Ursachen für Pickel am Po

Warum bilden sich Pickel am Po, welche Ursachen sind möglich? Es gibt verschiedene Faktoren, die isoliert oder kombiniert zu Pickeln führen. Vor allem Hormone und eine verstärkte Hauttalgproduktion (Seborrhoe) werden hier oft verantwortlich gemacht. Überdies besteht nicht selten eine bakterielle Beteiligung. Zu den Ursachen zählen weiterhin Medikamente, schlecht vertragene Stoffe in Textilien oder Kosmetika und Faktoren wie mechanische Reizungen (beispielsweise durch die Unterwäsche) oder ein schwitziges Milieu unter nicht-atmungsaktiver Kleidung (zum Beispiel beim Sport). In der Naturheilkunde ist der Blick darüber hinaus auf die Lebensweise, Verdauung und Darmgesundheit gerichtet.

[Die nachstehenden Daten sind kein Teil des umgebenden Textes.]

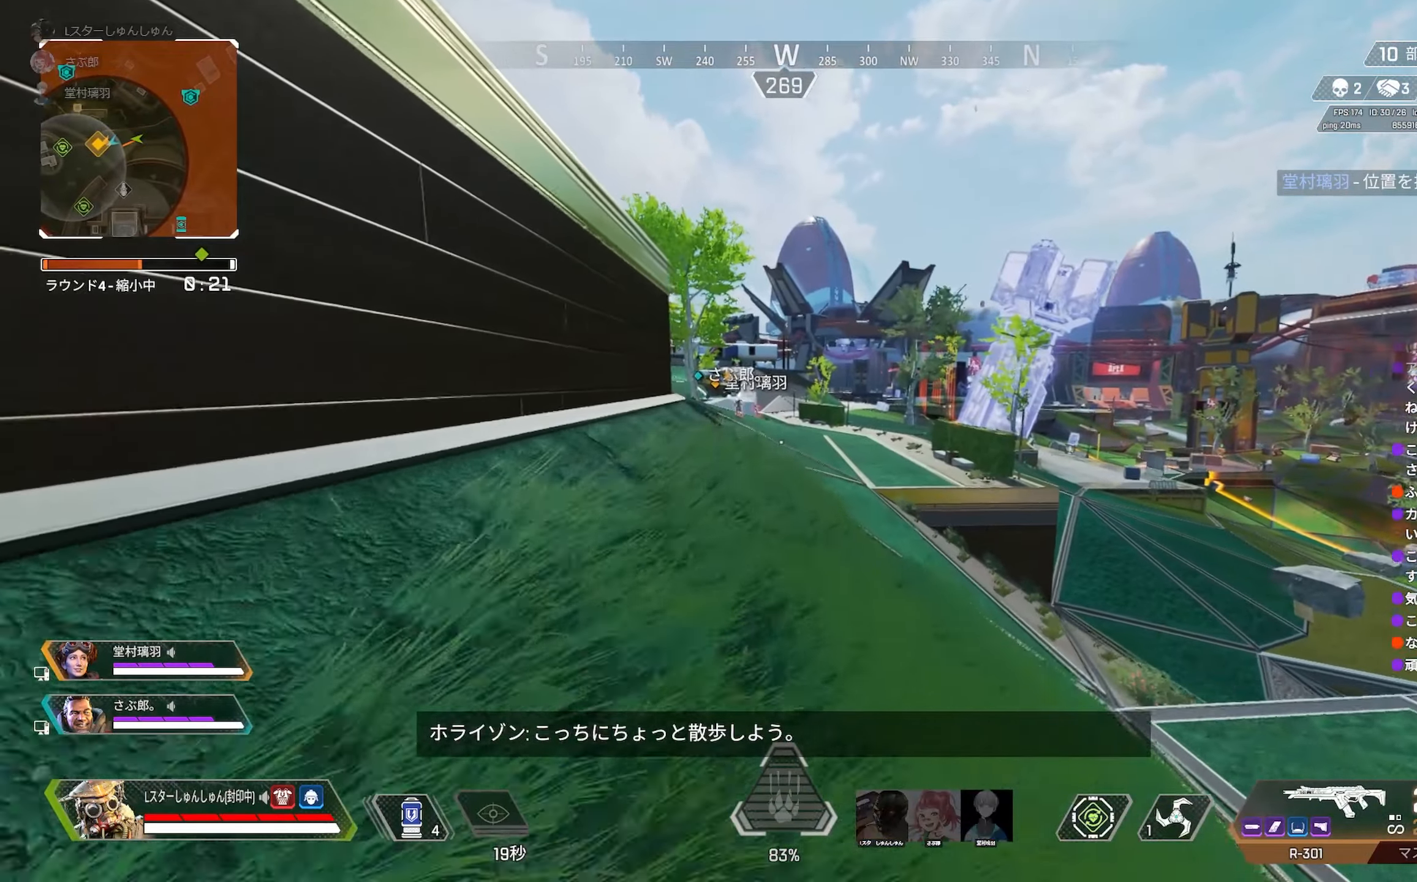
{"buttons": ["R3"], "left_stick": "up", "right_stick": "center", "events": [[334, "R3", "down"]]}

Hormonelle Einflüsse und vermehrte Talkproduktion

Pickel, Pusteln und andere Hautunreinheiten treten häufig in Verbindung mit hormonellen Umstellungen, wie der Pubertät, in Erscheinung. Jedoch führen auch andere Störungen im Hormonstoffwechsel, mit denen eine erhöhte Androgenkonzentration einhergeht, oftmals zu Hautunreinheiten und Pickeln. Es besteht dabei eine Verengung der Talgdrüsenausgänge bei übermäßiger Hauttalgproduktion in der betroffenen Hautregion, die einen guten Nährboden für Bakterien (zum Beispiel Propionibacterium acnes) bietet. Darüber hinaus ist das Gesäß die meiste Zeit über licht- und luftdicht bekleidet, was zu vermehrter Schweißbildung bzw. unzureichender Belüftung der Haut führt. Zudem kann das Reiben der Kleidung (beispielsweise Spitzenunterwäsche) oder das Scheuern des Fahrradsattels die Haut reizen. Einzeln oder kombiniert können diese Faktoren Pickelbildung am Po begünstigen und entzündliche Prozesse fördern.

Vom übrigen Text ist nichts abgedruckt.